__Task__. Could you reproduce the entries exactly, omitting every picture?

__Dataset records__.
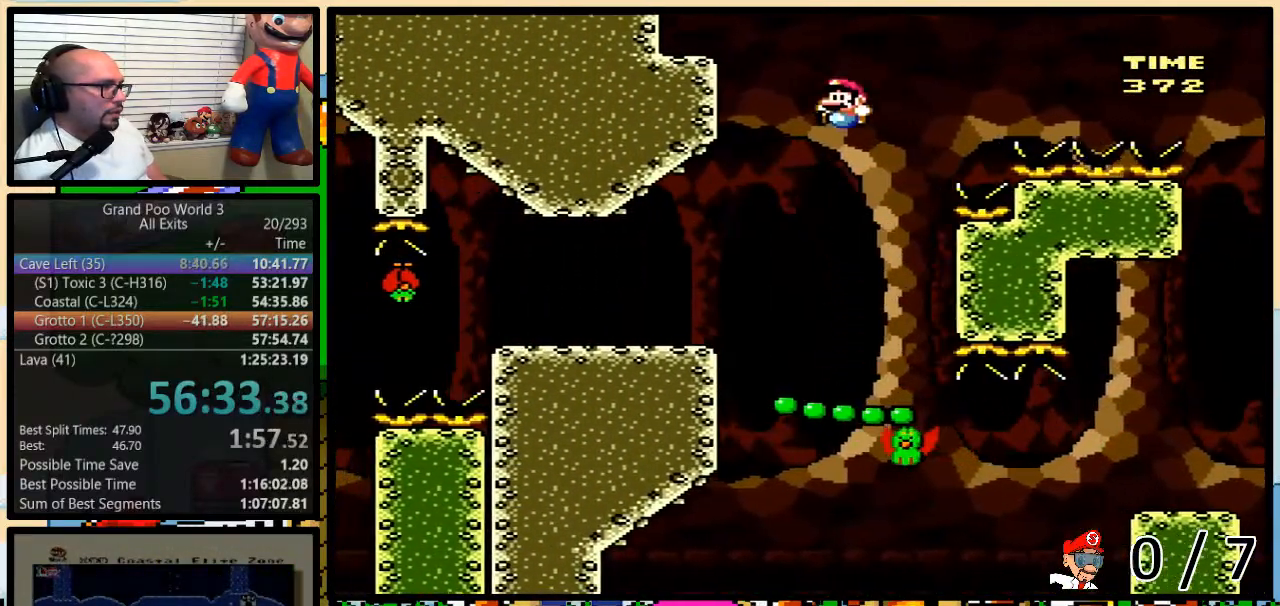
{"buttons": ["Y", "DPAD_UP", "DPAD_RIGHT"], "events": [[300, "DPAD_UP", "down"], [333, "B", "up"], [333, "DPAD_RIGHT", "down"], [333, "DPAD_UP", "up"], [450, "DPAD_LEFT", "up"], [450, "DPAD_UP", "down"]]}
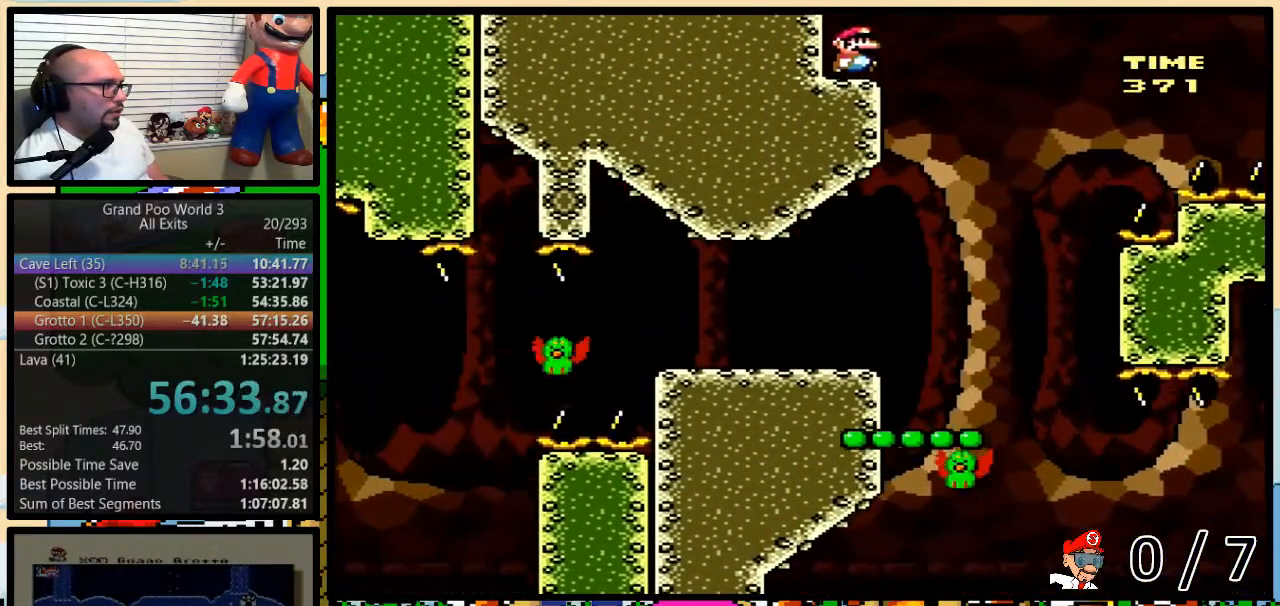
{"buttons": ["B", "Y", "DPAD_LEFT"], "events": [[83, "B", "down"], [133, "DPAD_UP", "up"], [150, "DPAD_LEFT", "down"], [150, "DPAD_RIGHT", "up"]]}
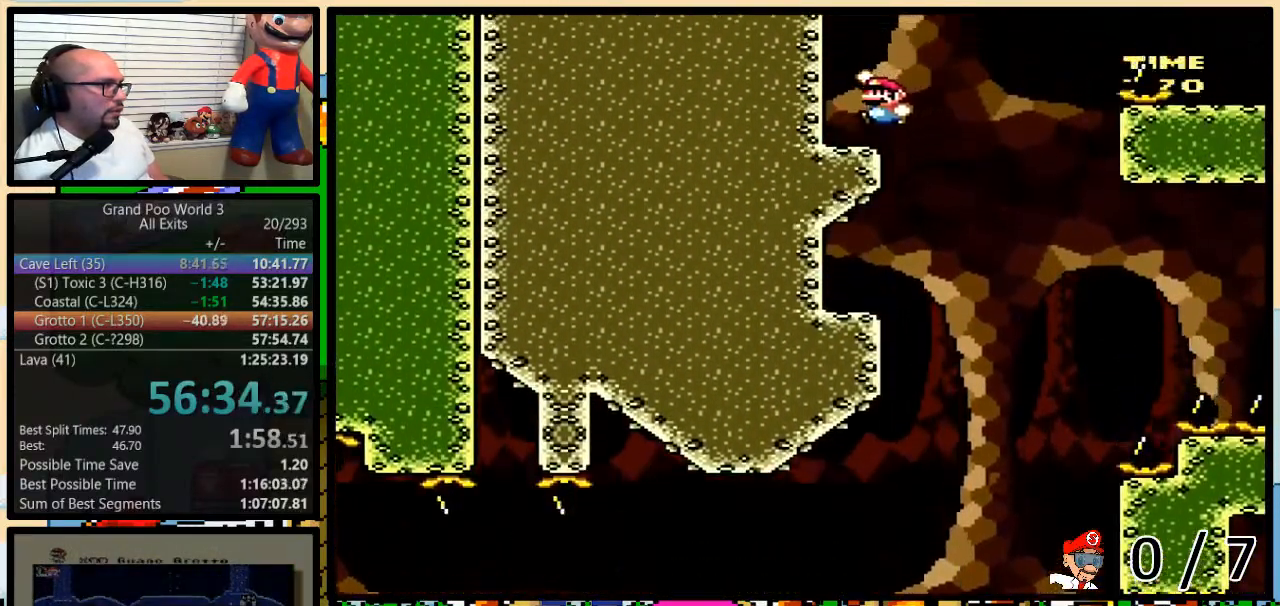
{"buttons": ["B", "Y", "DPAD_UP", "DPAD_RIGHT"], "events": [[117, "DPAD_UP", "down"], [133, "DPAD_RIGHT", "down"], [133, "DPAD_UP", "up"], [167, "B", "up"], [283, "DPAD_LEFT", "up"], [283, "DPAD_UP", "down"], [350, "B", "down"]]}
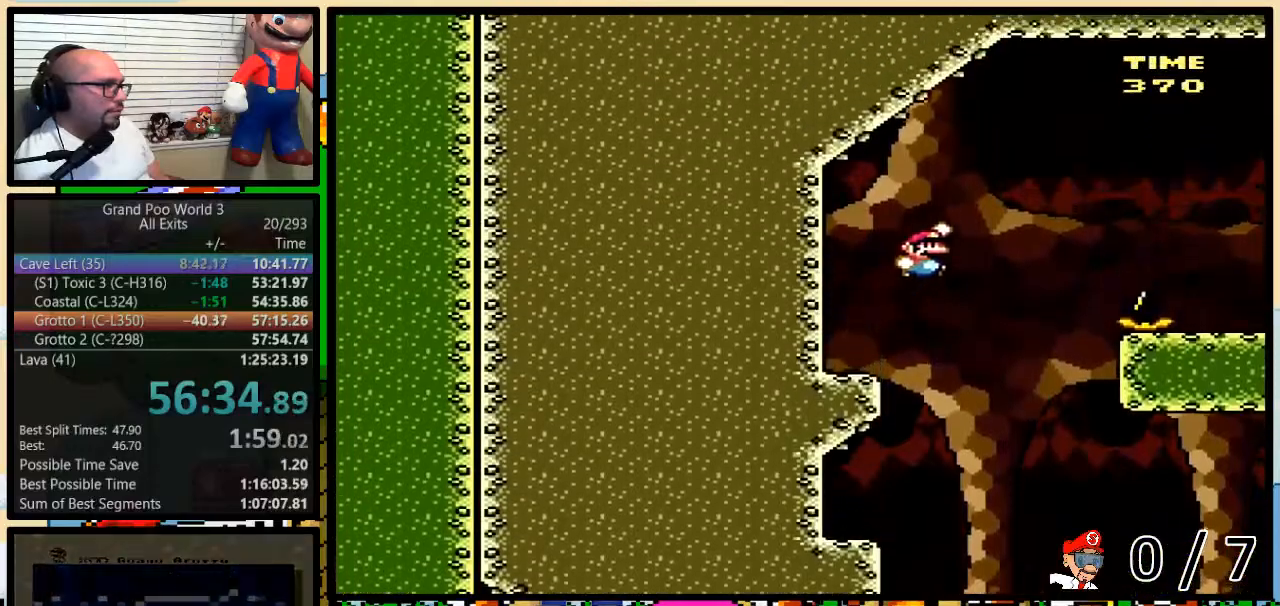
{"buttons": ["B", "Y", "DPAD_RIGHT"], "events": [[100, "DPAD_UP", "up"]]}
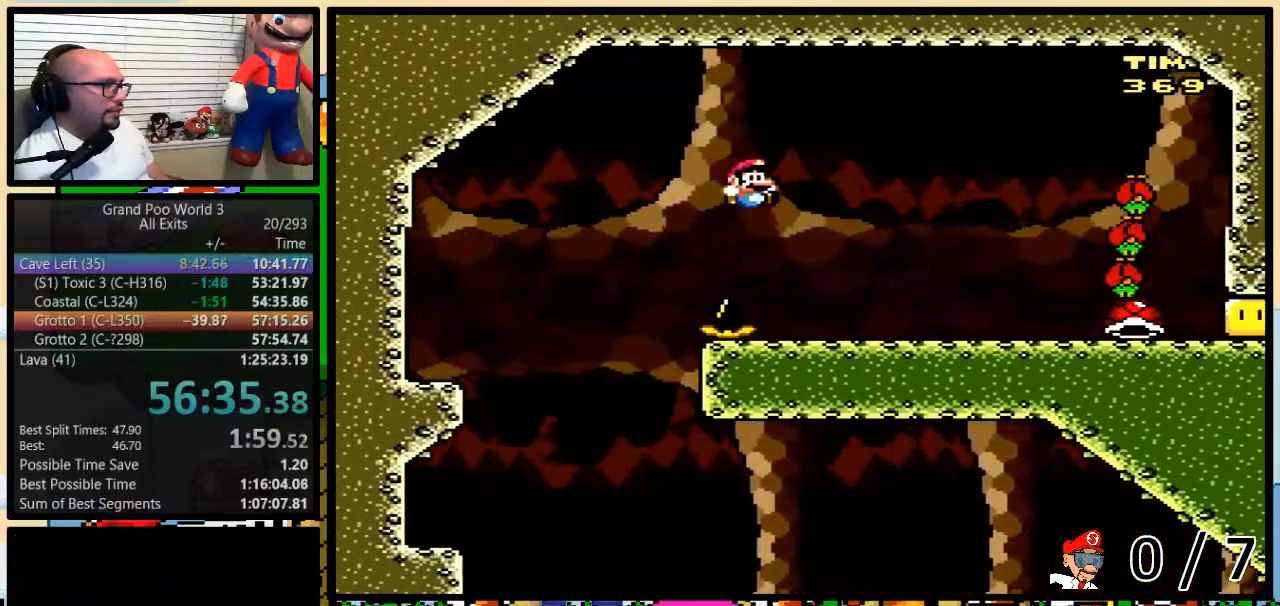
{"buttons": ["Y", "DPAD_RIGHT"], "events": [[67, "B", "up"]]}
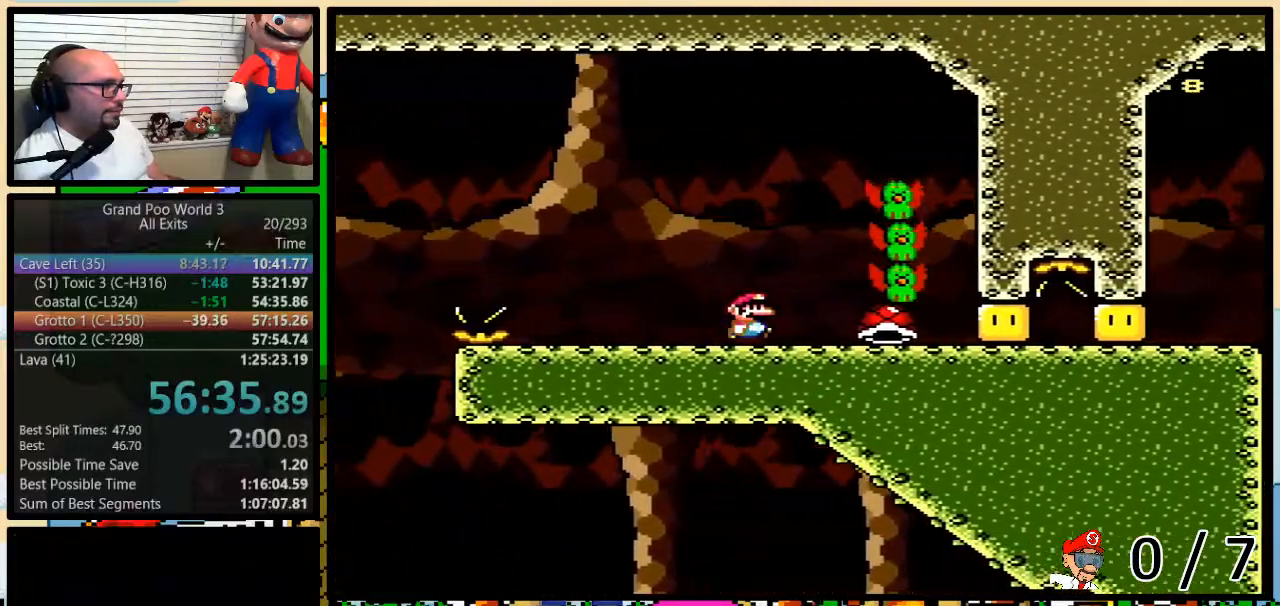
{"buttons": ["Y", "DPAD_LEFT"], "events": [[150, "DPAD_RIGHT", "up"], [283, "Y", "up"], [317, "Y", "down"], [383, "DPAD_LEFT", "down"]]}
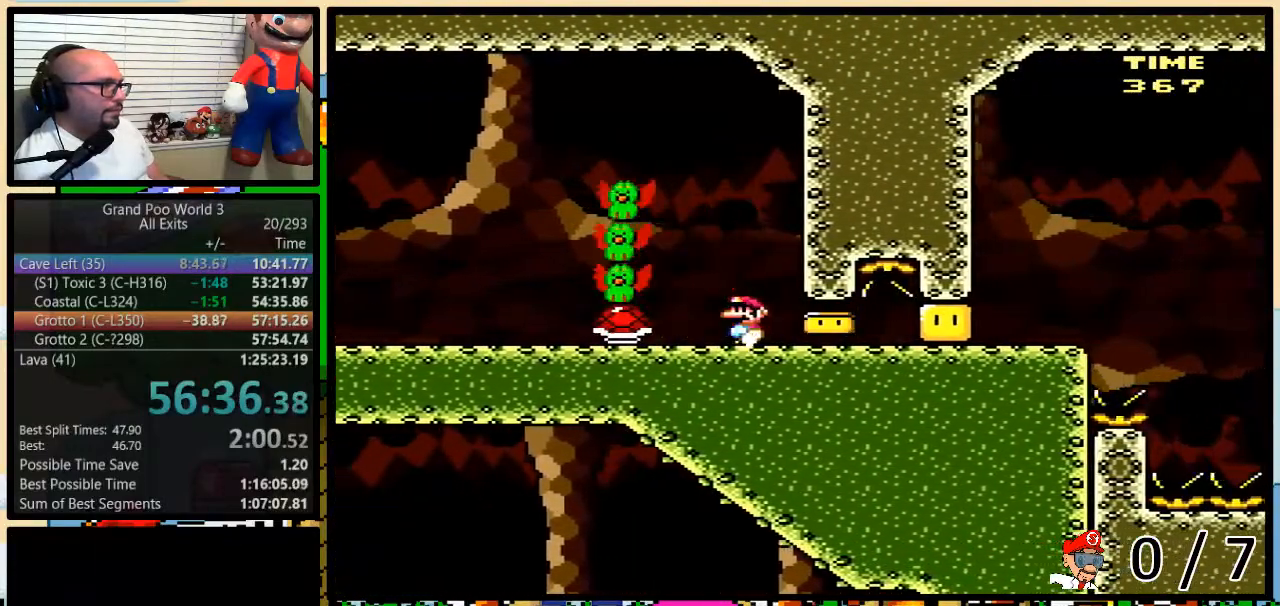
{"buttons": ["B", "Y", "DPAD_LEFT"], "events": [[133, "B", "down"]]}
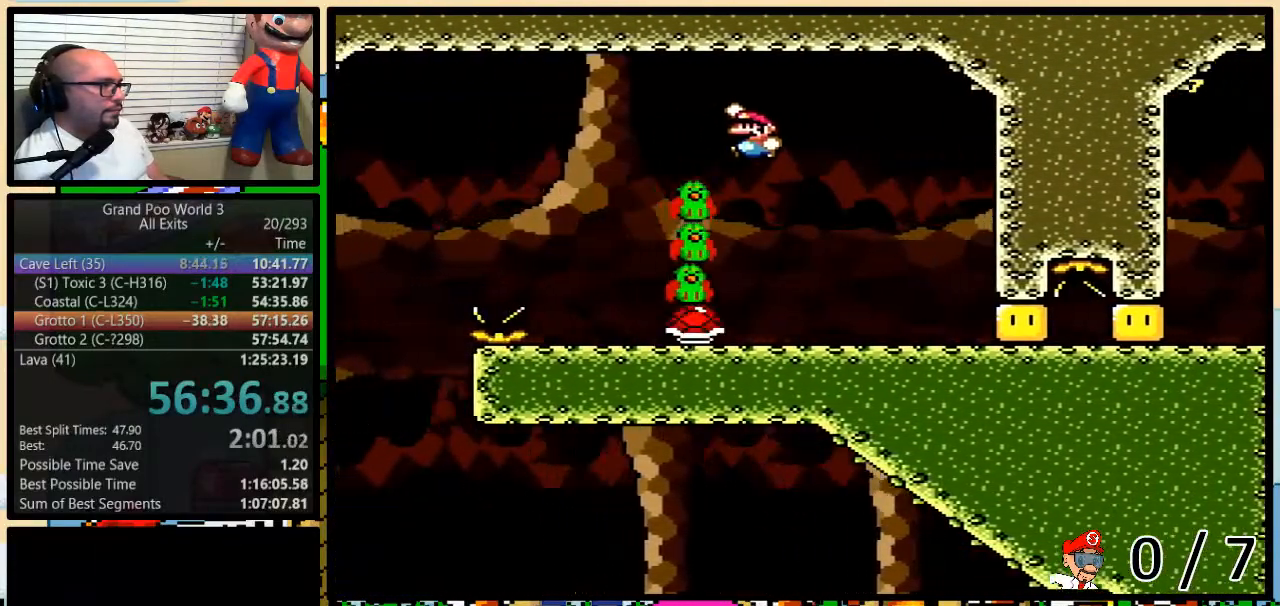
{"buttons": ["B", "Y", "DPAD_UP", "DPAD_LEFT"], "events": [[33, "B", "up"], [33, "DPAD_UP", "down"], [67, "DPAD_LEFT", "up"], [67, "DPAD_RIGHT", "down"], [67, "DPAD_UP", "up"], [400, "DPAD_RIGHT", "up"], [450, "B", "down"], [450, "DPAD_LEFT", "down"], [483, "DPAD_UP", "down"]]}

__Response for this exercise__.
{"buttons": ["Y", "DPAD_UP", "DPAD_RIGHT"], "events": [[300, "DPAD_UP", "down"], [333, "B", "up"], [333, "DPAD_RIGHT", "down"], [333, "DPAD_UP", "up"], [450, "DPAD_LEFT", "up"], [450, "DPAD_UP", "down"]]}
{"buttons": ["B", "Y", "DPAD_LEFT"], "events": [[83, "B", "down"], [133, "DPAD_UP", "up"], [150, "DPAD_LEFT", "down"], [150, "DPAD_RIGHT", "up"]]}
{"buttons": ["B", "Y", "DPAD_UP", "DPAD_RIGHT"], "events": [[117, "DPAD_UP", "down"], [133, "DPAD_RIGHT", "down"], [133, "DPAD_UP", "up"], [167, "B", "up"], [283, "DPAD_LEFT", "up"], [283, "DPAD_UP", "down"], [350, "B", "down"]]}
{"buttons": ["B", "Y", "DPAD_RIGHT"], "events": [[100, "DPAD_UP", "up"]]}
{"buttons": ["Y", "DPAD_RIGHT"], "events": [[67, "B", "up"]]}
{"buttons": ["Y", "DPAD_LEFT"], "events": [[150, "DPAD_RIGHT", "up"], [283, "Y", "up"], [317, "Y", "down"], [383, "DPAD_LEFT", "down"]]}
{"buttons": ["B", "Y", "DPAD_LEFT"], "events": [[133, "B", "down"]]}
{"buttons": ["B", "Y", "DPAD_UP", "DPAD_LEFT"], "events": [[33, "B", "up"], [33, "DPAD_UP", "down"], [67, "DPAD_LEFT", "up"], [67, "DPAD_RIGHT", "down"], [67, "DPAD_UP", "up"], [400, "DPAD_RIGHT", "up"], [450, "B", "down"], [450, "DPAD_LEFT", "down"], [483, "DPAD_UP", "down"]]}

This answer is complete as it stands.